-- SUPPLIED PASSAGE follows --

Following inhalation induction using sevoflurane (O2/N2O), an iv is placed and intubation facilitated with rocuronium (1 mg/kg). After ET intubation, an arterial line is placed for close BP monitoring.
Fast-track: Intravenous techniques are used for fast-tracking patients who are not candidates for regional anesthesia (e.g., parent preference, spine abnormality, age). Inhalation induction (sevoflurane ± N2O) is followed by placement of a PIV and arterial line. Fentanyl (2–5 mcg/kg) and a muscle relaxant (e.g., rocuronium 1 mg/kg) are administered and the airway is secured. Then, either an infusion of remifentanil (0.1–0.4 mcg/kg) is started or single bolus iv methadone (0.2 mg/kg; max dose 20 mg) is administered. Propofol may also be used after separation from CPB and in transport to the ICU, where it is weaned and discontinued prior to extubation.
Non fast-track: For patients who are not candidates for fast-tracking, the standard anesthetic is fentanyl 20–40 mcg/kg in divided doses with supplemental isoflurane before and during CPB. Additional midazolam (0.1–0.3 mg/kg) may be administered to prevent recall and awareness. Smaller children generally tolerate an inhalation induction with sevoflurane in 50% N2O + O2. After induction, iv access is established and rocuronium (1 mg/kg), followed by volatile anesthetic and supplemental iv fentanyl. An iv induction should be used in patients with significant pulmonary HTN and/or RV failure. IV induction is accomplished with etomidate 0.1–0.3 mg/kg or ketamine 0.5–1 mg/kg, followed by a muscle relaxant (e.g., vecuronium 0.1 mg/kg).

-- SUPPLIED PASSAGE concluded --

PROBLEMS TO WORK ON:
• A. Copy the part of the anesthesia passage starting with "Following inhalation induction" and going on through "close BP monitoring.".
• B. Answer these questions from the anesthesia passage:
(i) What line is placed after ET intubation in the first paragraph, and for what purpose?
(ii) What is the maximum dose of single bolus iv methadone in the fast-track technique?
(iii) Which two drugs, with their doses, can accomplish an IV induction?

-- SUPPLIED ENTRIES follows --

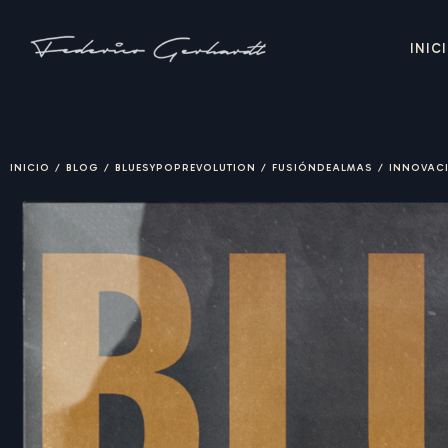
INIC
INICIO
/
BLOG
/
BLUESYPOPREVOLUTION
/
FUSIÓNDEALMAS
/
INNOVAC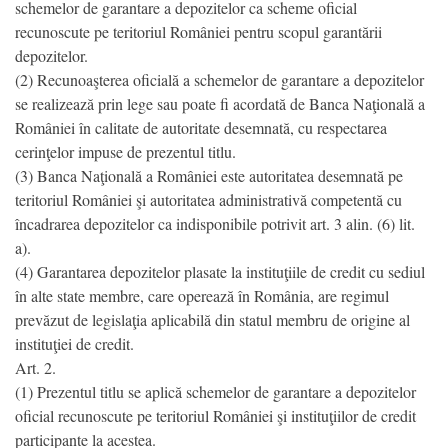
schemelor de garantare a depozitelor ca scheme oficial
recunoscute pe teritoriul României pentru scopul garantării
depozitelor.
(2) Recunoaşterea oficială a schemelor de garantare a depozitelor
se realizează prin lege sau poate fi acordată de Banca Naţională a
României în calitate de autoritate desemnată, cu respectarea
cerinţelor impuse de prezentul titlu.
(3) Banca Naţională a României este autoritatea desemnată pe
teritoriul României şi autoritatea administrativă competentă cu
încadrarea depozitelor ca indisponibile potrivit art. 3 alin. (6) lit.
a).
(4) Garantarea depozitelor plasate la instituţiile de credit cu sediul
în alte state membre, care operează în România, are regimul
prevăzut de legislaţia aplicabilă din statul membru de origine al
instituţiei de credit.
Art. 2.
(1) Prezentul titlu se aplică schemelor de garantare a depozitelor
oficial recunoscute pe teritoriul României şi instituţiilor de credit
participante la acestea.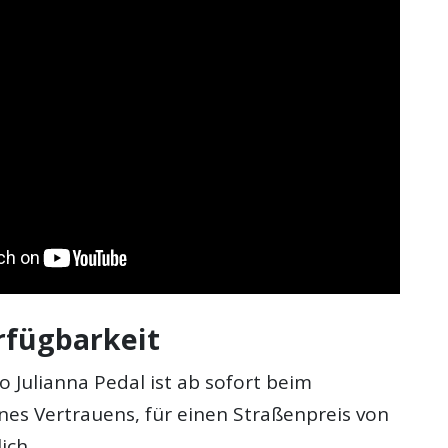
rfügbarkeit
 Julianna Pedal ist ab sofort beim
nes Vertrauens, für einen Straßenpreis von
ich.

-- SUPPLIED ENTRIES concluded --

COMPLETED EXERCISE:
• A.
Following inhalation induction using sevoflurane (O2/N2O), an iv is placed and intubation facilitated with rocuronium (1 mg/kg). After ET intubation, an arterial line is placed for close BP monitoring.

• B.
(i) An arterial line, for close BP monitoring.
(ii) 20 mg.
(iii) Etomidate 0.1–0.3 mg/kg or ketamine 0.5–1 mg/kg.